Depuis quelques années déjà, la montée en puissance des banques en ligne et la concurrence des néo-banques comme N26 ou Revolut a contraint le secteur bancaire à s'équiper d'outils technologiques pour répondre à l'évolution des usages. Sans oublier la pression d'acteurs comme Apple, Samsung ou Google qui proposent désormais leur propre système de paiement. « Les banques, confrontées aux nouveaux entrants et aux géants de la tech, vont devoir aller chercher de la valeur au-delà de leurs activités traditionnelles et proposer des produits innovants toujours plus personnalisés » analyse Clément Carrière, Lead Solution Engineer chez Salesforce.

Une gamme complète d'outils

Afin de répondre aux exigences de la finance autonome, banques, assurances et établissements financiers doivent avoir une vision complète et unifiée de leur client.
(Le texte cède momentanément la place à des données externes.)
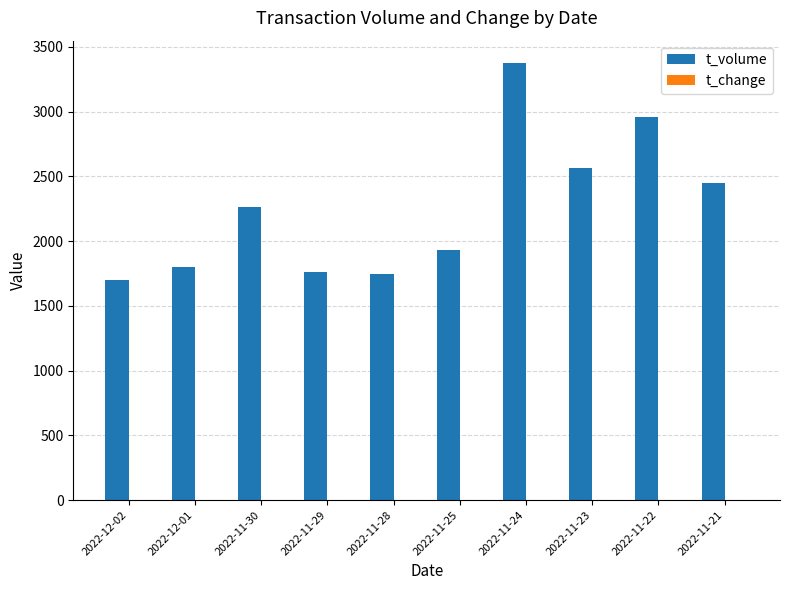

At which category does the chart reach its peak across all series?

2022-11-24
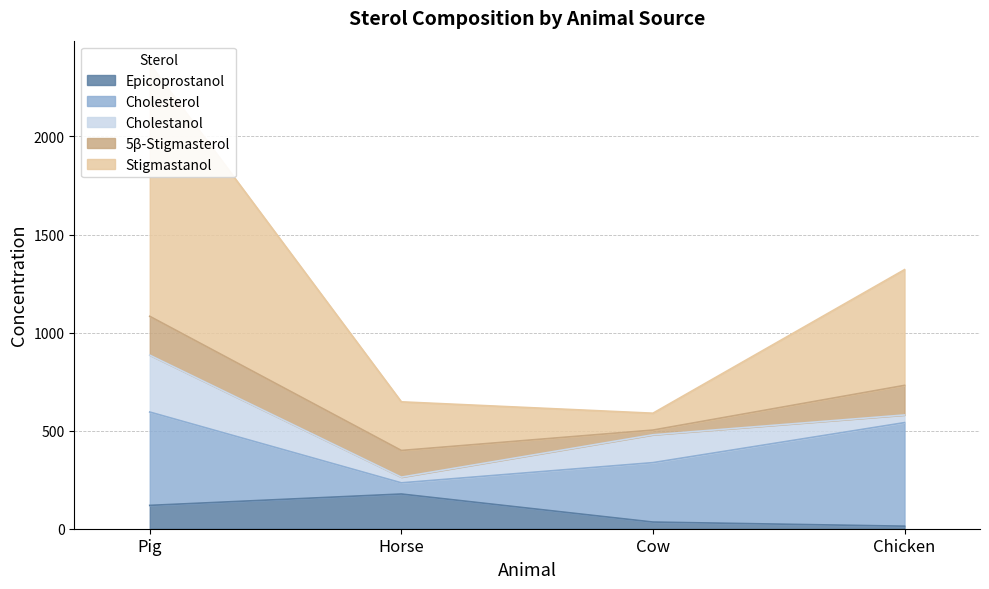

At which category is the sum across all series the highest?

Pig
C'est tout l'enjeu des outils que propose Salesforce au secteur financier.Par exemple, la solution Virtual Sales permet de gérer l'engagement client à distance dans un environnement virtuel, grâce à des consoles omnicanales intégrant de la voix et de l'intelligence artificielle. Ces dernières permettent ainsi de gagner en productivité et en pertinence, et améliorent de facto la qualité de service.
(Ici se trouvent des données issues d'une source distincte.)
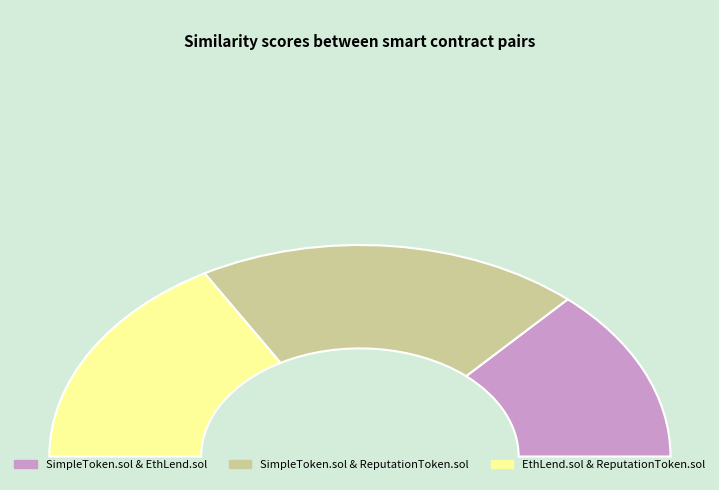

Which has a higher value, SimpleToken.sol & ReputationToken.sol or EthLend.sol & ReputationToken.sol?

SimpleToken.sol & ReputationToken.sol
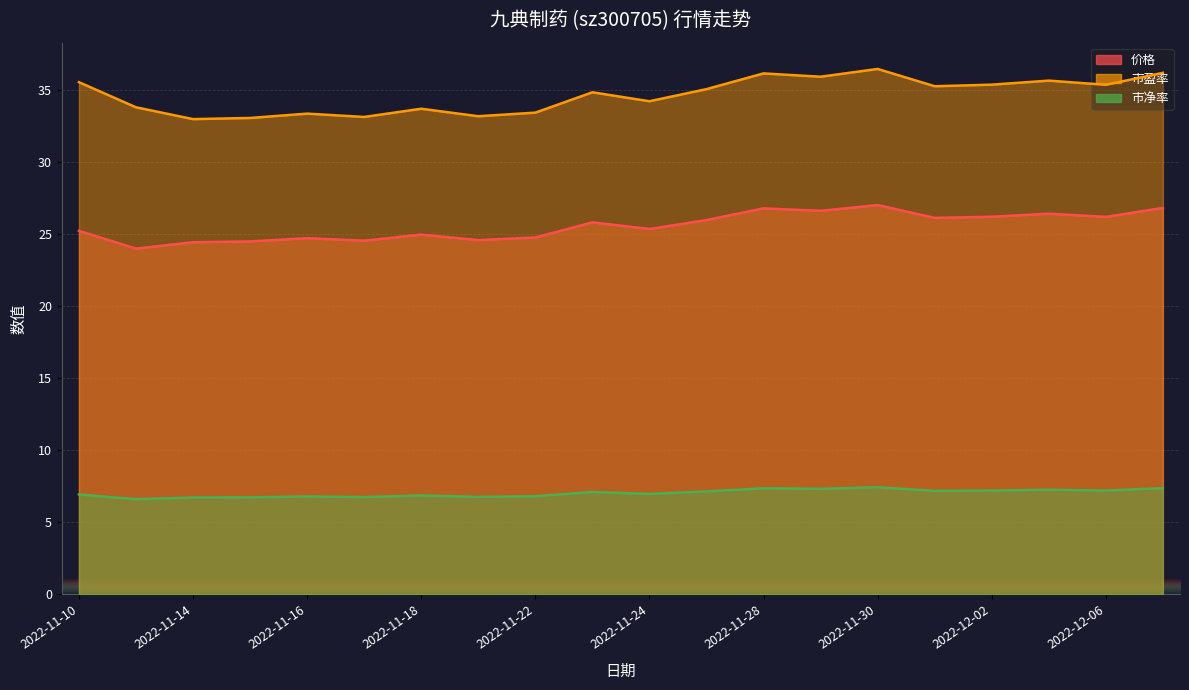

At which category is the sum across all series the highest?

2022-11-30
Dans le même temps, la solution FSC (Financial Services Cloud) propose des rapports et des tableaux de bord pré-packagés. Ces tableaux de bord peuvent être pilotés par Einstein, l'IA intégrée de Salesforce, afin de mieux gérer l'exploitation de la donnée client, l'avantage crucial des établissements financiers. Enfin, des solutions « no code » permettent d'automatiser les process en back-office pour gagner en efficacité, et en front-office afin de créer de nouvelles chaînes de valeur.« Nous pouvons mettre en place des fonctionnalités de formulaire dynamique plus facilement, orchestrer des processus multi utilisateurs ou installer des connecteurs entre Salesforce et le système bancaire de base (core banking). Sur un parcours de prêt immobilier par exemple, il devient possible de numériser les données initiales et ensuite d'entrer dans le core banking pour faire les vérifications » décrit Clément Carrière. Des solutions d'automatisations qu'utilisent déjà BNP Paribas, la Banque Postale, la Société Générale Crédit du Nord ou Crédit Mutuel Arkea.

De son côté, BPCE a mis en place le programme « Contact 360 » en s'appuyant sur la plateforme Salesforce pour offrir à ses 30 000 conseillers une vision globale et omnicanale de l'ensemble des interactions avec leurs clients.« Nos conseillers connaissent quasiment en temps réel le parcours du client pour ainsi être en mesure de mieux répondre à leurs questions, et être proactifs dans leurs propositions » décrit Sofiane Mekaoui, Directeur stratégie Distribution Caisse d'Epargne. En conclusion, il s'agit d'un double gain d'efficacité opérationnelle et d'amélioration de la proximité avec les clients, et qui permet au groupe bancaire de répondre aux nouvelles exigences de la finance autonome.